### Task inputs
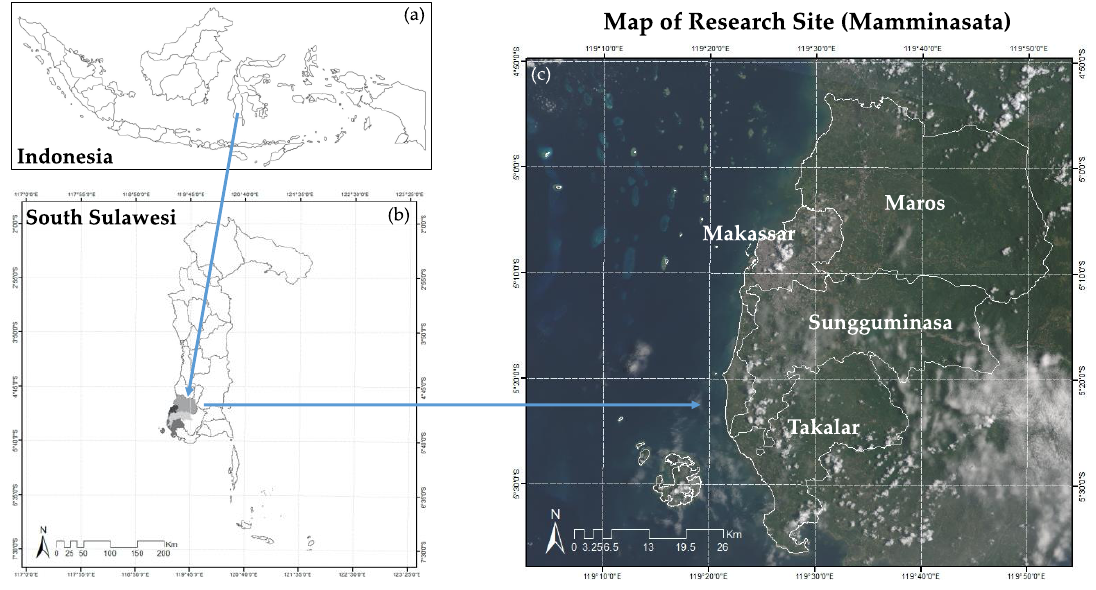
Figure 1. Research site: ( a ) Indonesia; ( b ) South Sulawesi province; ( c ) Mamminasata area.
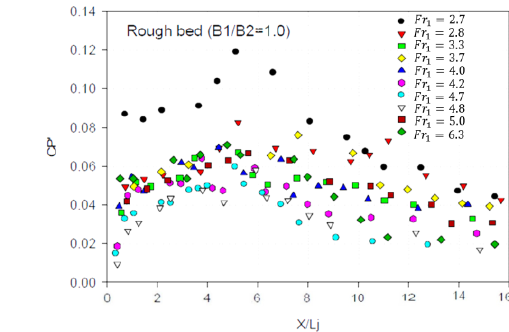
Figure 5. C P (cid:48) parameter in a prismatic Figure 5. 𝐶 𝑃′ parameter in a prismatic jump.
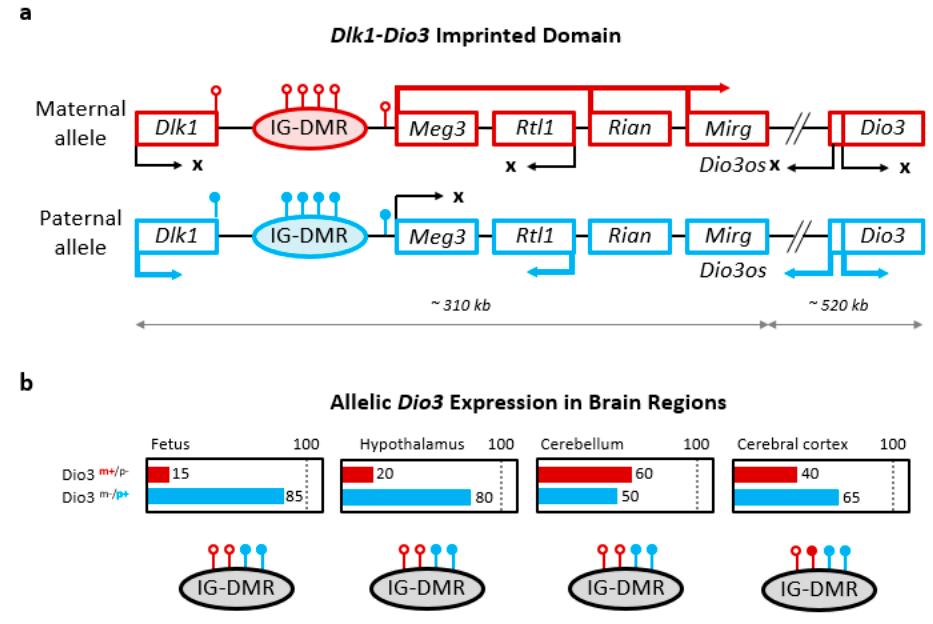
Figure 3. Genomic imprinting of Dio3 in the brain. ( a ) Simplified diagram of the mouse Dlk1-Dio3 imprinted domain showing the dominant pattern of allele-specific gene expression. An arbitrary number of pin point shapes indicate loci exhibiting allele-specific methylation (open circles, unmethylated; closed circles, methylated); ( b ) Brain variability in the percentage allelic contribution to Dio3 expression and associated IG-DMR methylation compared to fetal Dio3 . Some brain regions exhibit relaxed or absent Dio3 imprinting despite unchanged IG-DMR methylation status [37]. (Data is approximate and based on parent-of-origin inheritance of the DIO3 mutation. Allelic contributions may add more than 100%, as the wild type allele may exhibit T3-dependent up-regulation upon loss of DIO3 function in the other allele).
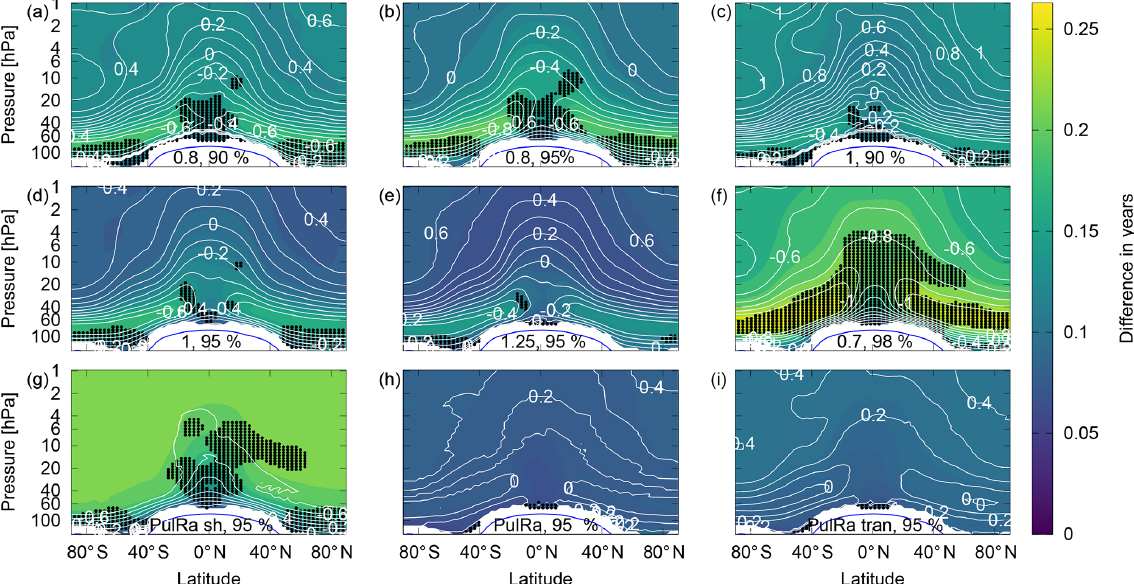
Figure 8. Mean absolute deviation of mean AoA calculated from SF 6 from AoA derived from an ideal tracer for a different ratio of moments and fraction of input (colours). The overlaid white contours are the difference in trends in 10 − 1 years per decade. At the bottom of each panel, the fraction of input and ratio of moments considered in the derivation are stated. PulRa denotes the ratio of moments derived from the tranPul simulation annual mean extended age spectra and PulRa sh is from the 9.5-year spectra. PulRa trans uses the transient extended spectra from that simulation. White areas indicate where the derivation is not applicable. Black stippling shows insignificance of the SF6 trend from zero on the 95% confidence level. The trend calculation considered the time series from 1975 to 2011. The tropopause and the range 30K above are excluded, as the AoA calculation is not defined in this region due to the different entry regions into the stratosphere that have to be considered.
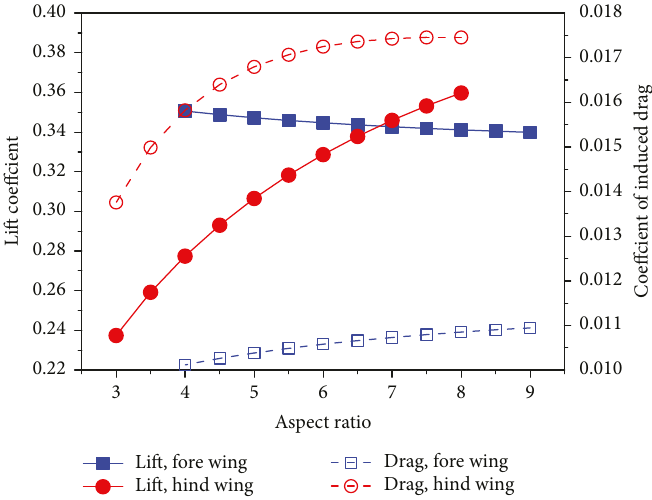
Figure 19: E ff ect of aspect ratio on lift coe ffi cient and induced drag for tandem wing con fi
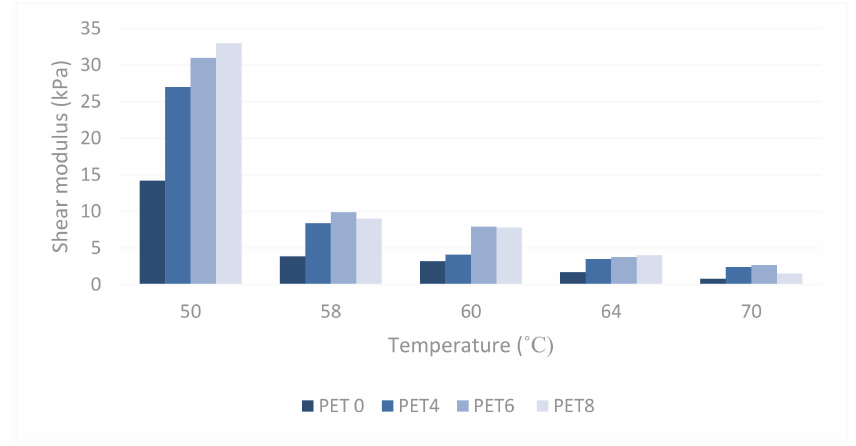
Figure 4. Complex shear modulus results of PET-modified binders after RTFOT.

--

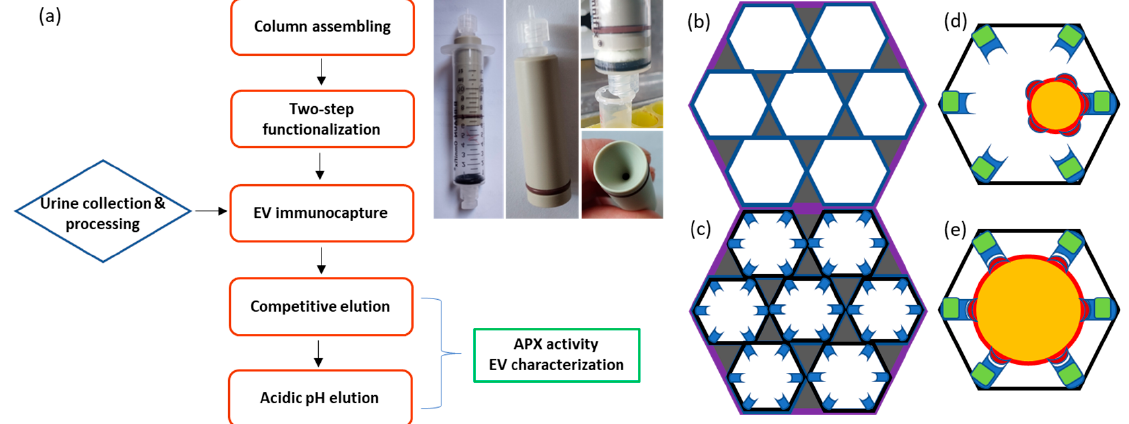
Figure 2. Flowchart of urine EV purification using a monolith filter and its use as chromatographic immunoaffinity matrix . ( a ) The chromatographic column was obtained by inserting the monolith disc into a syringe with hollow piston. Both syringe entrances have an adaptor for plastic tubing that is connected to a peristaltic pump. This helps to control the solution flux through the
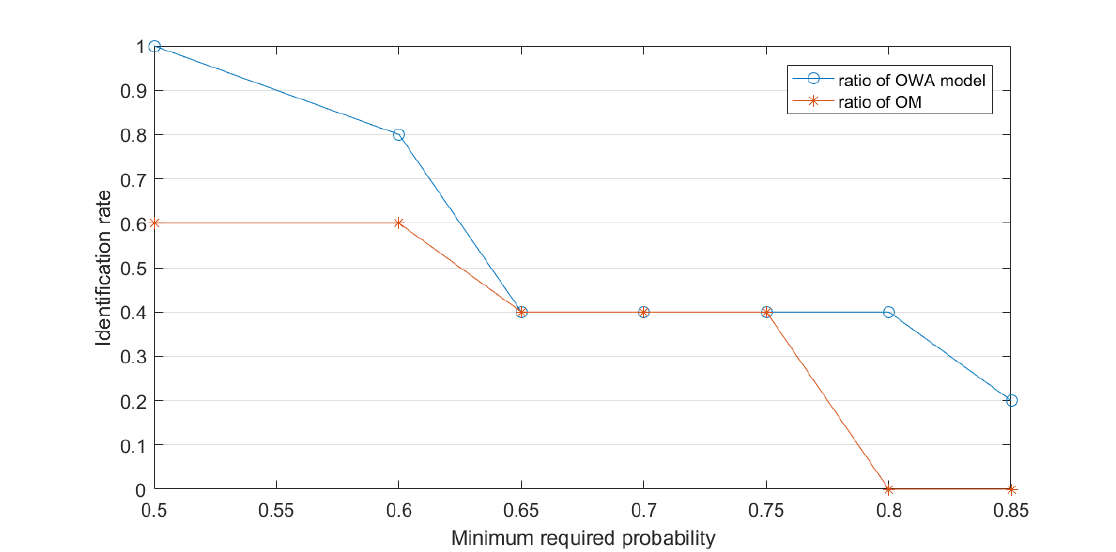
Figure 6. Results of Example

--

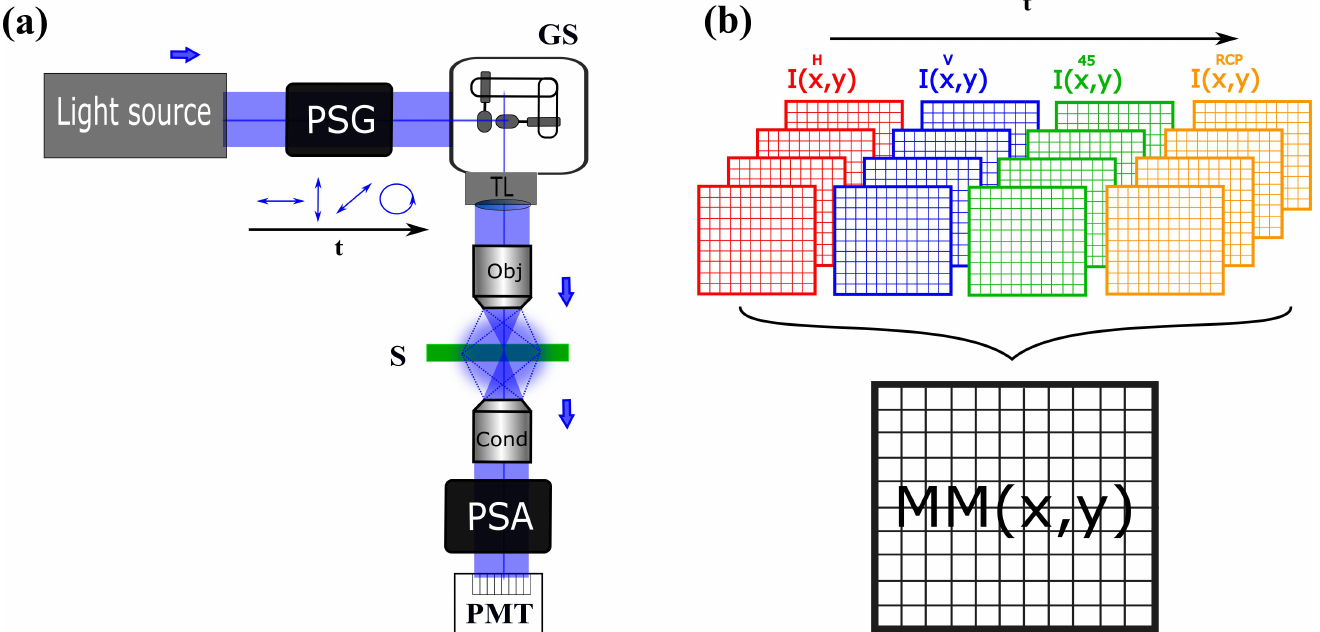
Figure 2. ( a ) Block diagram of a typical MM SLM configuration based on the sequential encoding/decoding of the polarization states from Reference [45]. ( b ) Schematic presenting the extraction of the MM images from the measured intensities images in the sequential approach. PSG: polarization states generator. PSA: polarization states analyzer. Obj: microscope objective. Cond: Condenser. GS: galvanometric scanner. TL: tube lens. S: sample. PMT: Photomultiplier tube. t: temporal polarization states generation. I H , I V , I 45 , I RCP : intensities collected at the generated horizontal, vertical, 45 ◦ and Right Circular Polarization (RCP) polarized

### Aim of the task
When the word "based" appears in a line of the listing, copy that line.

### Your response
Figure 3. Genomic imprinting of Dio3 in the brain. ( a ) Simplified diagram of the mouse Dlk1-Dio3 imprinted domain showing the dominant pattern of allele-specific gene expression. An arbitrary number of pin point shapes indicate loci exhibiting allele-specific methylation (open circles, unmethylated; closed circles, methylated); ( b ) Brain variability in the percentage allelic contribution to Dio3 expression and associated IG-DMR methylation compared to fetal Dio3 . Some brain regions exhibit relaxed or absent Dio3 imprinting despite unchanged IG-DMR methylation status [37]. (Data is approximate and based on parent-of-origin inheritance of the DIO3 mutation. Allelic contributions may add more than 100%, as the wild type allele may exhibit T3-dependent up-regulation upon loss of DIO3 function in the other allele).
Figure 2. ( a ) Block diagram of a typical MM SLM configuration based on the sequential encoding/decoding of the polarization states from Reference [45]. ( b ) Schematic presenting the extraction of the MM images from the measured intensities images in the sequential approach. PSG: polarization states generator. PSA: polarization states analyzer. Obj: microscope objective. Cond: Condenser. GS: galvanometric scanner. TL: tube lens. S: sample. PMT: Photomultiplier tube. t: temporal polarization states generation. I H , I V , I 45 , I RCP : intensities collected at the generated horizontal, vertical, 45 ◦ and Right Circular Polarization (RCP) polarized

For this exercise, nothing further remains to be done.